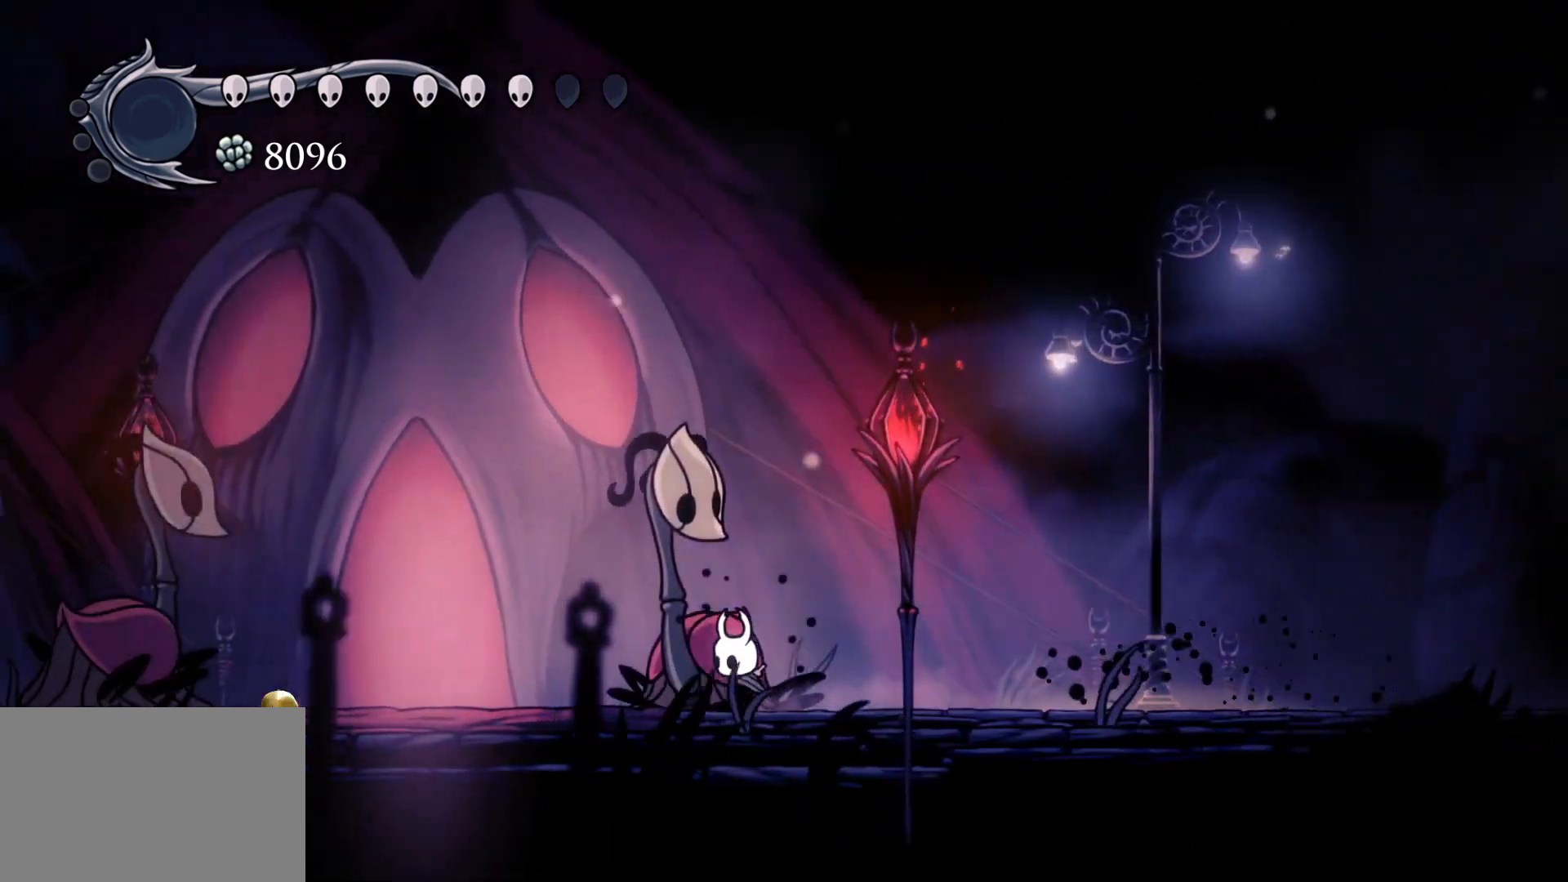
{"keys": [], "mouse": [], "events": [[83, "s", "up"]]}
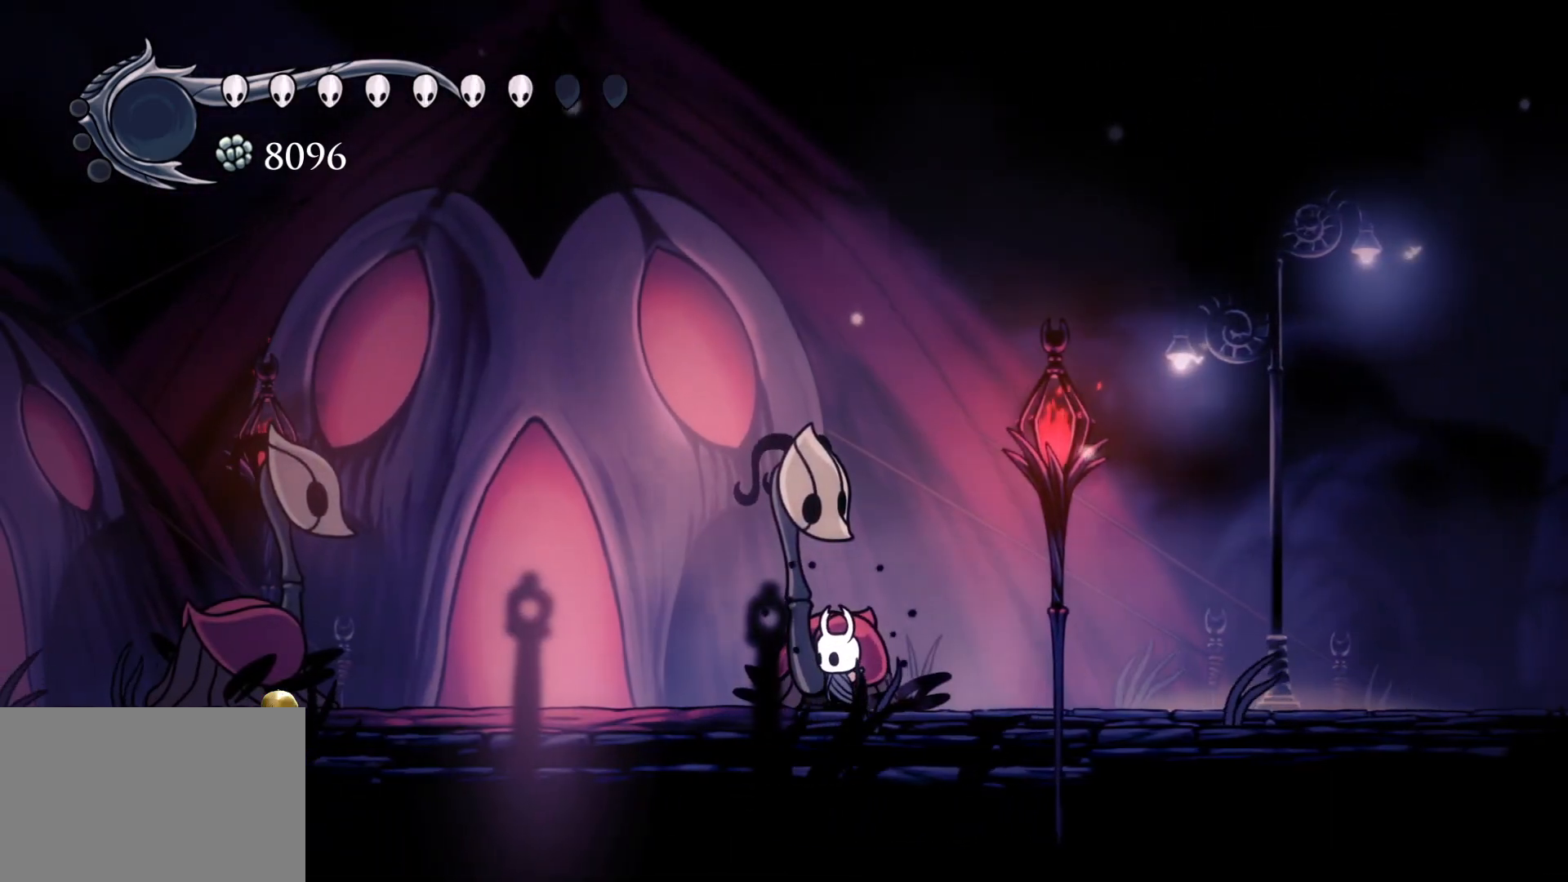
{"keys": ["s", "shift"], "mouse": [], "events": [[233, "s", "down"], [367, "shift", "down"]]}
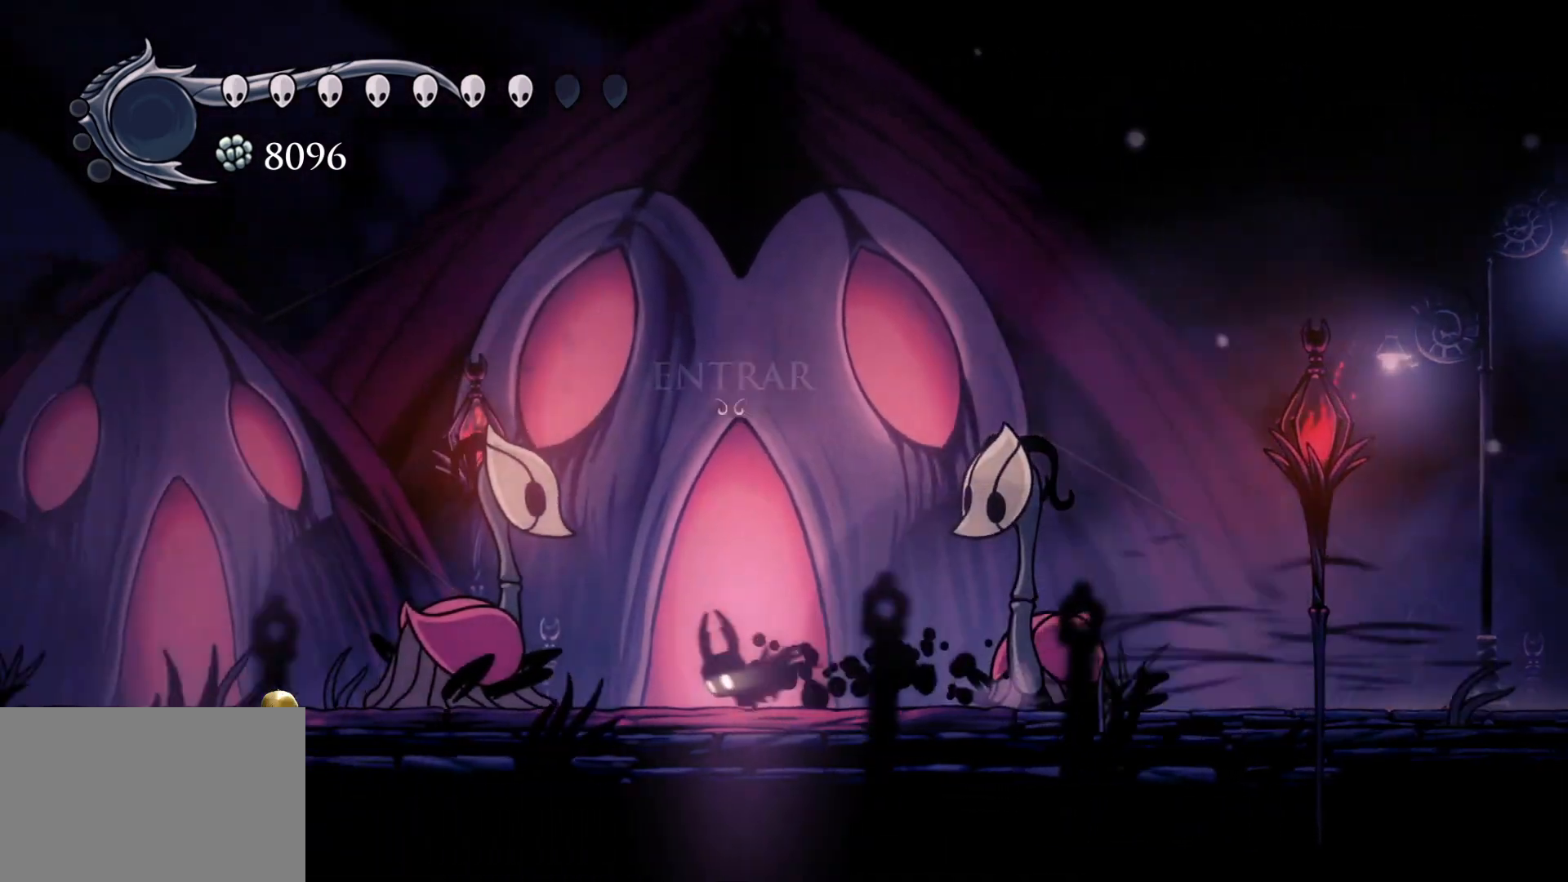
{"keys": ["s"], "mouse": [], "events": [[50, "shift", "up"]]}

_WHAT YOU SHOULD DO_. Please filter the data down to the lines containing the word "shift".

_ANSWER AREA_.
{"keys": ["s", "shift"], "mouse": [], "events": [[233, "s", "down"], [367, "shift", "down"]]}
{"keys": ["s"], "mouse": [], "events": [[50, "shift", "up"]]}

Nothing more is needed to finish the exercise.